Mas os mentores do Vila Alva queriam fazer mais por Vila Alva. Apesar de constar no mapa vitivinícola como a anfitriã do vinho de talha, a finalidade do Vinho na Vila “é promover o vinho no geral. A maior parte dos produtores não são produtores de vinho de talha. Há vinhos da região dos Vinhos Verdes, do Dão, da Bairrada, de Lisboa, do Alentejo”, esclarece Luís Gradíssimo.

“Ao longo dos anos de existência do projeto XXVI Talhas fomos criando laços de amizade com vários produtores, que, meditante convite aceitaram logo o desafio de dar a conhecer os seus vinhos em Vila Alva. Então decidimos que este evento teria vinhos de Norte a Sul do país, mas sempre de pequenos produtores, com grande identidade e com uma produção de vinho diferenciada, um pouco à semelhança do que nós fazemos”, explica Daniel Parreira. 

A decisão de marcar o Vinho na Vila em Maio, época do ano em que o vinho já escasseia nas talhas tem fundamentação. Segundo Daniel Parreira é “para que as adegas não ‘criem’ teias de aranha e abram as suas portas pelo menos duas vezes por ano, dando mais uma oportunidade a quem nos visita de ver e viver este grande património que ali temos de adegas e talhas, o cenário ideal para receber produtores de vinho e visitantes, e também várias praças, ruelas e recantos que naturalmente dão um ambiente fantástico a um evento ao ar livre como este”
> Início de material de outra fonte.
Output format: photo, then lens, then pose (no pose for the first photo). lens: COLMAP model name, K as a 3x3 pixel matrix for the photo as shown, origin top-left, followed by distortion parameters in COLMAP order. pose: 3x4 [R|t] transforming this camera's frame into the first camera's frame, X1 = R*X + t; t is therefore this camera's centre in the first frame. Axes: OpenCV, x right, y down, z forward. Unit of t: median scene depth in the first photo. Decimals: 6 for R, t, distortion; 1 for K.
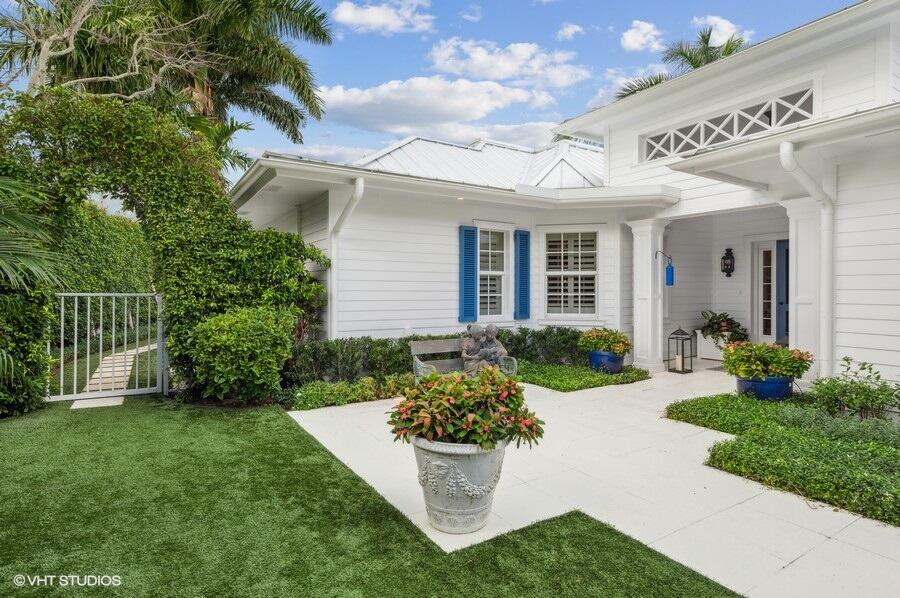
lens RADIAL K [[489.1, 0, 450.0], [0, 489.1, 299.0], [0, 0, 1]] dist [-0.022526, -0.001638]
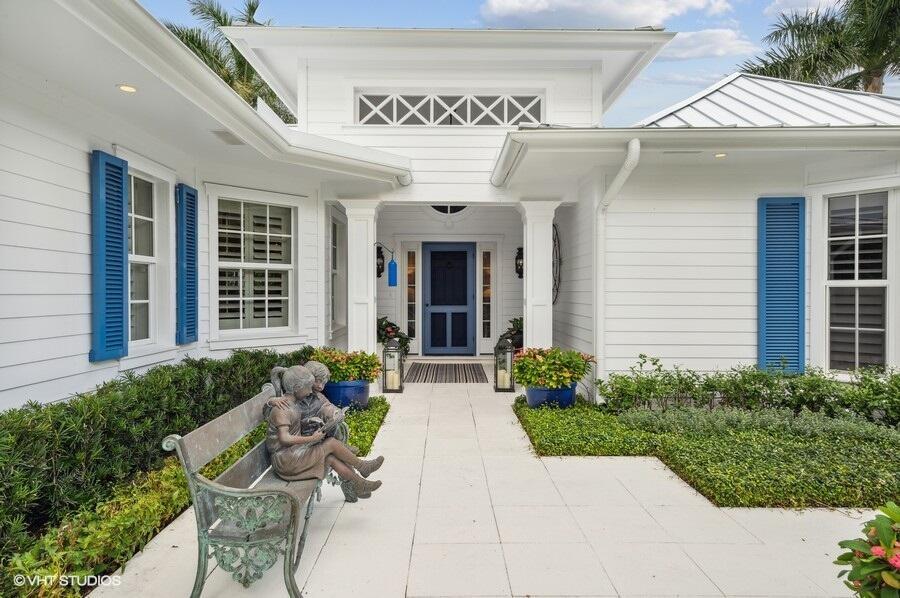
lens RADIAL K [[529.4, 0, 469.8], [0, 529.4, 294.3], [0, 0, 1]] dist [0.000309, 0.000725]
pose [[0.501099, -0.007636, 0.865356, -0.224578], [0.012141, 0.999925, 0.001793, -0.013371], [-0.865305, 0.009608, 0.501154, 0.414340]]
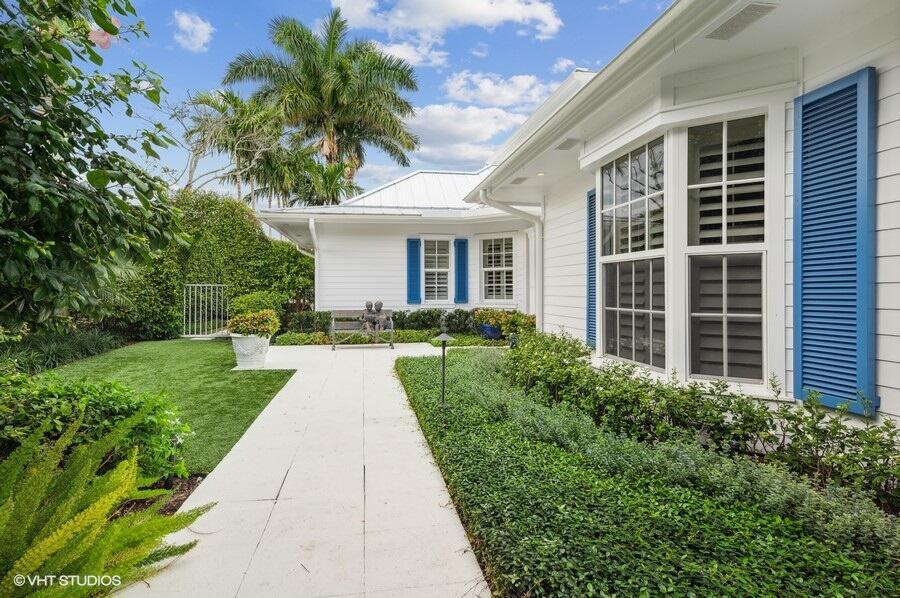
lens RADIAL K [[529.4, 0, 469.8], [0, 529.4, 294.3], [0, 0, 1]] dist [0.000309, 0.000725]
pose [[0.906753, -0.001791, -0.421659, 0.809685], [-0.004283, 0.999900, -0.013459, 0.036703], [0.421641, 0.014010, 0.906654, -0.351433]]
“O evento complementa o vinho com a comida e como as pessoas andam às voltas na aldeia, surgiu a ideia da Rota dos Petiscos”, implementada desde a primeira edição do evento. “São petiscos tradicionais da região do Alentejo”, que acabam por acalentar o estômago durante o evento, que preencheu a tarde de sábado, ao longo da qual “disponibilizamos, em vários pontos da aldeia, para além de outros petiscos, os enchidos e pão feitos em Vila Alva e os queijos produzidos em Cuba, de modo que os visitantes fossem ‘picando’ qualquer coisa no desenrolar da prova de vinhos”, conta Daniel Parreira, isto é, enquanto se visitaram as 13 adegas típicas de Vila Alva de mapa na mão, por onde estiveram distritbuidos 35 pequenos produtores de Portugal continental. 

Assim se fez a festa em Vila Alva, terra de um património vitivinícola a conhecer e onde os organizadores do Vinho na Vila já cumprem a missão “de devolver à nossa terra e às suas gentes tudo o que nos deram e continuam a dar tentando, com mais este evento, contrariar a desertificação que cada vez mais se sente no interior do alentejo”, nas palavras de Daniel Parreira.

Prepare a agenda para 2025, já que a 10 de Maio há mais uma edição do Vinho na Vila. “Vai haver ‘Chefs na Vila’, com a ambição de querer crescer de forma ponderada”, sem fugir “à traça original do evento”, remata Luís Gradíssimo.